▶ **Ejercicios propuestos**:
**A)** En el texto sobre las escoltas navales en el Golfo Pérsico, ¿en qué plataforma se anunció la medida?
**B)** Continúe el texto sobre las escoltas navales en el Golfo Pérsico a partir de su última oración.

El presidente Donald Trump declaró el martes que la Marina de Estados Unidos está preparada para comenzar a escoltar buques petroleros y gaseros que transiten por el Golfo Pérsico, y que ordenó a la US Development Finance Corporation respaldar los costos de seguros para las empresas navieras que enfrenten riesgos en esa ruta.
La medida, anunciada en la plataforma Truth Social, llega en medio de una escalada en la región tras un ataque conjunto atribuido a Estados Unidos e Israel contra objetivos en Irán. Según el mensaje del mandatario, estas garantías y escoltas buscan calmar los mercados energéticos y asegurar el transporte marítimo de hidrocarburos.
El anuncio apunta a reducir la aversión de las compañías navieras, que han registrado un alza en las primas de seguro por la amenaza de Irán de cerrar el Estrecho de Ormuz. Ese riesgo ha contribuido a que el precio del crudo subiera casi 10%, y a un fuerte aumento de los precios del gas natural en Asia y Europa.
Trump agregó que, Pase lo que pase, Estados Unidos garantizará el LIBRE FLUJO de energía hacia el mundo, y advirtió que podrían venir más medidas. Desde la perspectiva de Washington, las escoltas son una forma de proteger líneas de suministro críticas; desde la perspectiva iraní, la presencia militar extranjera en aguas próximas es una provocación que puede escalar tensiones.
La US Development Finance Corporation, la corporación federal de financiamiento para el desarrollo de Estados Unidos (conocida por sus siglas en inglés como DFC), actuaría como respaldo financiero para cubrir o subsidiar pólizas que hoy resultan muy caras para algunos armadores. Ese apoyo estatal busca reducir el costo del seguro y mantener operativa la ruta petrolera más importante del mundo.
El anuncio no carece de riesgos. Desplegar escoltas navales es una acción de seguridad que puede provocar incidentes en un entorno donde Irán ya ha atacado infraestructura energética y amenazado con cerrar el Estrecho de Ormuz, la vía obligada para gran parte del crudo que se exporta desde el Golfo Pérsico.

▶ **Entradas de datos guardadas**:
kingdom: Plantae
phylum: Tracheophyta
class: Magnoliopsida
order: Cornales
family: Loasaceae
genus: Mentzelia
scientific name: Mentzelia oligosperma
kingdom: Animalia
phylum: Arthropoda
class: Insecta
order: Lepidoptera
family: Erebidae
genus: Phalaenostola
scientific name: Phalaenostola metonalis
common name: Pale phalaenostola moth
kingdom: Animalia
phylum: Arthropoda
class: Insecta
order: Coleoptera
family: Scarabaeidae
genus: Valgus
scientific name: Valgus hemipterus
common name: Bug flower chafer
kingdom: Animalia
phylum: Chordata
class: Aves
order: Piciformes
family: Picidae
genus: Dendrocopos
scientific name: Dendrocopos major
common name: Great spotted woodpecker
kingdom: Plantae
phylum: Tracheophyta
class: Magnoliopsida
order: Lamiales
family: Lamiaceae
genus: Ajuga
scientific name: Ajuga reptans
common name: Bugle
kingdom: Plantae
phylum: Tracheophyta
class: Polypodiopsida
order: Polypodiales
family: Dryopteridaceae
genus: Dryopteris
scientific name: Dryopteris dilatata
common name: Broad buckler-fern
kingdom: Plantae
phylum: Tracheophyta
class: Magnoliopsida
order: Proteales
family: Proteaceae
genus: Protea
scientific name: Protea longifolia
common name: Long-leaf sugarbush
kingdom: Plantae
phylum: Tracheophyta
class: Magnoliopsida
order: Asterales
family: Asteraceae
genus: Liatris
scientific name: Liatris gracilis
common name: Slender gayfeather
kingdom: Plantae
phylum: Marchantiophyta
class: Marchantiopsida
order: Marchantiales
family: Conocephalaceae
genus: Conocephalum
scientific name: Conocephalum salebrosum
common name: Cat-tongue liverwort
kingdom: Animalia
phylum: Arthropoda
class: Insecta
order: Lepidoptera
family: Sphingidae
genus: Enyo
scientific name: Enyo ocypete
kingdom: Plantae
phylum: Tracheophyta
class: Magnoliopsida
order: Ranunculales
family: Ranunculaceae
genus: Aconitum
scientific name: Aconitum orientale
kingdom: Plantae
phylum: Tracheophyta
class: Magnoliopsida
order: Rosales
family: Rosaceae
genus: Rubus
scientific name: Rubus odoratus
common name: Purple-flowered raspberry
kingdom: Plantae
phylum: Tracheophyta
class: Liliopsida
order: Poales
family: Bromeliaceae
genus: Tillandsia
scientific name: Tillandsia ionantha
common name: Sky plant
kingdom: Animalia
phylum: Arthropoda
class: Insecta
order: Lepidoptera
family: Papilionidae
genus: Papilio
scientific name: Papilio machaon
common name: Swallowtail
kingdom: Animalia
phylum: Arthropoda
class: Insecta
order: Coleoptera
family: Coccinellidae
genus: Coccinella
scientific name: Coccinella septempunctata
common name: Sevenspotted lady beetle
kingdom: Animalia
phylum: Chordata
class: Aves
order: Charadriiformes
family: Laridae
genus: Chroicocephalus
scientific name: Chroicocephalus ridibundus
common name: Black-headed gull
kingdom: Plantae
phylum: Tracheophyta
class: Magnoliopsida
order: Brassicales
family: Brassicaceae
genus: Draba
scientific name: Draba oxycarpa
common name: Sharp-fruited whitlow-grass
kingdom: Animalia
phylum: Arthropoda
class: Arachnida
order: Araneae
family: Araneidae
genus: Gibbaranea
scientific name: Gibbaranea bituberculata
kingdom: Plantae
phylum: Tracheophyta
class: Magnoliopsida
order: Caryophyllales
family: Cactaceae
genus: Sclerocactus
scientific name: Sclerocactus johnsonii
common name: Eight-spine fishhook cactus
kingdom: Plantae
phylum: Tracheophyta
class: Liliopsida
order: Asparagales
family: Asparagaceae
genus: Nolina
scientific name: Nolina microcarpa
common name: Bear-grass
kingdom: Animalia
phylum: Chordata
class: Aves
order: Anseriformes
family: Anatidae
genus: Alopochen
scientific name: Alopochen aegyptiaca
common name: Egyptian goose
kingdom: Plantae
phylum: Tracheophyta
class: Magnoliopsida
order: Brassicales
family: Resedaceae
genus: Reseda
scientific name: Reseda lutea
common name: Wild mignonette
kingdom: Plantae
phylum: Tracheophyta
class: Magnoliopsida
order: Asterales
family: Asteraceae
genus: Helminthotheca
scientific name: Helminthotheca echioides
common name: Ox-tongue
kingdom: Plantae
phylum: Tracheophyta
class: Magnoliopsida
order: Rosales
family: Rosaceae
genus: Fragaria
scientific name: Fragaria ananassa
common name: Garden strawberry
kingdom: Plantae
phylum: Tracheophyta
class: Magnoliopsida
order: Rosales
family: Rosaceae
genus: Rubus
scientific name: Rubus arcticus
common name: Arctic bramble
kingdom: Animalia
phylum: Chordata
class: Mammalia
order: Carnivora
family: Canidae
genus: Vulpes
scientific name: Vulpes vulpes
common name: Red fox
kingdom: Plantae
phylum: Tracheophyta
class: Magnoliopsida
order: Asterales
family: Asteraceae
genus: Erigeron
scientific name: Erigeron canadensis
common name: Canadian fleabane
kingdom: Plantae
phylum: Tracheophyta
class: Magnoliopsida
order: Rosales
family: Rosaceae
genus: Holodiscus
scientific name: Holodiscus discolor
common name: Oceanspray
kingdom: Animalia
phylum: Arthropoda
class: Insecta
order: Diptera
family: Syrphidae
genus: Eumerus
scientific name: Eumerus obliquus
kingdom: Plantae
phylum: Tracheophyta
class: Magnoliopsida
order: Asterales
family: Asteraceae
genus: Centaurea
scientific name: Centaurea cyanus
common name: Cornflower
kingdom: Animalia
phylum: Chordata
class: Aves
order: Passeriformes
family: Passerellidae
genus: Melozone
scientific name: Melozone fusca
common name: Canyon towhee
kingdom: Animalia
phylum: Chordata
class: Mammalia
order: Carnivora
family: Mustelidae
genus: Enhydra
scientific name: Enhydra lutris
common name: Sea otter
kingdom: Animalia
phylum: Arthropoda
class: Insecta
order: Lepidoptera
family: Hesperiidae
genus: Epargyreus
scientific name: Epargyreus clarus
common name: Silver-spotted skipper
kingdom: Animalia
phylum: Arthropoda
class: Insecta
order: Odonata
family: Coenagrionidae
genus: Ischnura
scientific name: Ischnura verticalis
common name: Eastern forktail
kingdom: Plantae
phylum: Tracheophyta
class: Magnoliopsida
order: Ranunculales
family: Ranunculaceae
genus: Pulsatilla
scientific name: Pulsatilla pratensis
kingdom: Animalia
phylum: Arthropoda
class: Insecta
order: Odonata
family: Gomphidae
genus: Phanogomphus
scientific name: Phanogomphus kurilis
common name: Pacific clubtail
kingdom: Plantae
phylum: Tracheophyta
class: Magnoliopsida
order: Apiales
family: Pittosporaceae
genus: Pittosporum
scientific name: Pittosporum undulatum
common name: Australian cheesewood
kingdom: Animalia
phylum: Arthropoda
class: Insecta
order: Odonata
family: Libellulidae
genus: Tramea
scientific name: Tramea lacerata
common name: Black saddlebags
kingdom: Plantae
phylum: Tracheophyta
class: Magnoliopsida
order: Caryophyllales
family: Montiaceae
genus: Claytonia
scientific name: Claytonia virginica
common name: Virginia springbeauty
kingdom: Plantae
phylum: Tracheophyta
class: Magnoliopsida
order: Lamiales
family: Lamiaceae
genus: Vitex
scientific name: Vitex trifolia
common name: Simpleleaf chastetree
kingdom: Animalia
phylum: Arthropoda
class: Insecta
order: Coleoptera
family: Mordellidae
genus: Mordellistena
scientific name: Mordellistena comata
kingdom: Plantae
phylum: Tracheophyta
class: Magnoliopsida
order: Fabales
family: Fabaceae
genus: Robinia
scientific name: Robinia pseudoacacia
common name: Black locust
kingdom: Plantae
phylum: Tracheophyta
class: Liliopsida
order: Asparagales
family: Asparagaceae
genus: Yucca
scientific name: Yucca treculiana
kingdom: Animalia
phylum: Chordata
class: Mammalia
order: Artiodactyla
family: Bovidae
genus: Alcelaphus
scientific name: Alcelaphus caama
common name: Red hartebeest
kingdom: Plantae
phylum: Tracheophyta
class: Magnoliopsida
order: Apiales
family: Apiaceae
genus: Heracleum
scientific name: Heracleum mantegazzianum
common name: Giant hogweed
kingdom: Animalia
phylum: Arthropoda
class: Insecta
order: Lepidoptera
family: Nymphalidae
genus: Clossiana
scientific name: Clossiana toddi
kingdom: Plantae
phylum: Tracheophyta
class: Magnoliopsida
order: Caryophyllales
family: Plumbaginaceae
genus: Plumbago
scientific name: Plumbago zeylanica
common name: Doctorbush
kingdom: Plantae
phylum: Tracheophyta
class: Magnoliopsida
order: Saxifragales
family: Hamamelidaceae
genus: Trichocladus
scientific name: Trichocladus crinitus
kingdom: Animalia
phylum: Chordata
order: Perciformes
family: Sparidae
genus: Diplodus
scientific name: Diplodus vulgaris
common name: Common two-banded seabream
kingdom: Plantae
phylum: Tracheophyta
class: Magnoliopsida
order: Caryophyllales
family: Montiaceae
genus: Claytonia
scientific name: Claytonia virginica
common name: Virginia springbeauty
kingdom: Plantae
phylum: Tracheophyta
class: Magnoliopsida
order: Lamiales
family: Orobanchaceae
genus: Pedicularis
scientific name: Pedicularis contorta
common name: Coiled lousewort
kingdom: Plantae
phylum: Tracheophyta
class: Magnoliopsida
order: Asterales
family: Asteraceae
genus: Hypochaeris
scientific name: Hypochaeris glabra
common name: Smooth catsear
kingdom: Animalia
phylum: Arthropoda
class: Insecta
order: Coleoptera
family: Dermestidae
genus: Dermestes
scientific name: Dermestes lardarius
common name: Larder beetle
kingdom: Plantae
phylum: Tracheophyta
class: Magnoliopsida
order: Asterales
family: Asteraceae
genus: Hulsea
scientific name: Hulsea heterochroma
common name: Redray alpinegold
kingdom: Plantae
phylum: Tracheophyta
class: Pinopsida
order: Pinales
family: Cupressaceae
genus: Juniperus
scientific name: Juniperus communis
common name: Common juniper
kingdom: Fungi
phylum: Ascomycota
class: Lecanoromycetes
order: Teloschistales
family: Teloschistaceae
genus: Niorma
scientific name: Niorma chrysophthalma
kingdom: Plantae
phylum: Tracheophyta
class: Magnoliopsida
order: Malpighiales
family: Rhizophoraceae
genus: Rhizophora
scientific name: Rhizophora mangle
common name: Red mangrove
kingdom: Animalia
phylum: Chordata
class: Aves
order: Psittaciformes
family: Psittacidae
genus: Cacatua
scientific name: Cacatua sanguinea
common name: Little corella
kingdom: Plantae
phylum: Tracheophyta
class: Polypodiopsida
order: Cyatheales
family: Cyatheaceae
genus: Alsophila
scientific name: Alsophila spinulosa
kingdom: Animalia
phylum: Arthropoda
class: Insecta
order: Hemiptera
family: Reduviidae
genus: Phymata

▶ **Respuestas por ejercicio**:
**A)** En Truth Social.

**B)**
Para Chile y América Latina la conexión es directa y práctica. Chile es un importador neto de combustibles fósiles refinados y cualquier disrupción prolongada en los mercados internacionales puede encarecer la gasolina y el diesel, presionar la inflación y complicar el costo del transporte y de la minería. Además, mayores primas de seguro y riesgos en rutas marinas pueden traducirse en fletes más altos, que inciden en el precio de insumos y bienes importados.
En términos geopolíticos, la propuesta estadounidense ilustra una apuesta por la proyección militar y financiera para asegurar cadenas de suministro, en un contexto de multipolaridad creciente donde actores regionales como Irán buscan influencia mediante amenazas sobre rutas marítimas. La medida podría ganar apoyo de aliados, o bien tensionar a países que temen una mayor militarización del Golfo Pérsico.
En las próximas semanas habrá que observar si Washington concreta la operación de escolta, cómo reaccionan las compañías aseguradoras, y si habrá coordinación con armadas aliadas. Para Chile, el impacto concreto dependerá de la duración de la tensión, la respuesta del mercado petrolero y de si los precios internacionales vuelven a estabilizarse.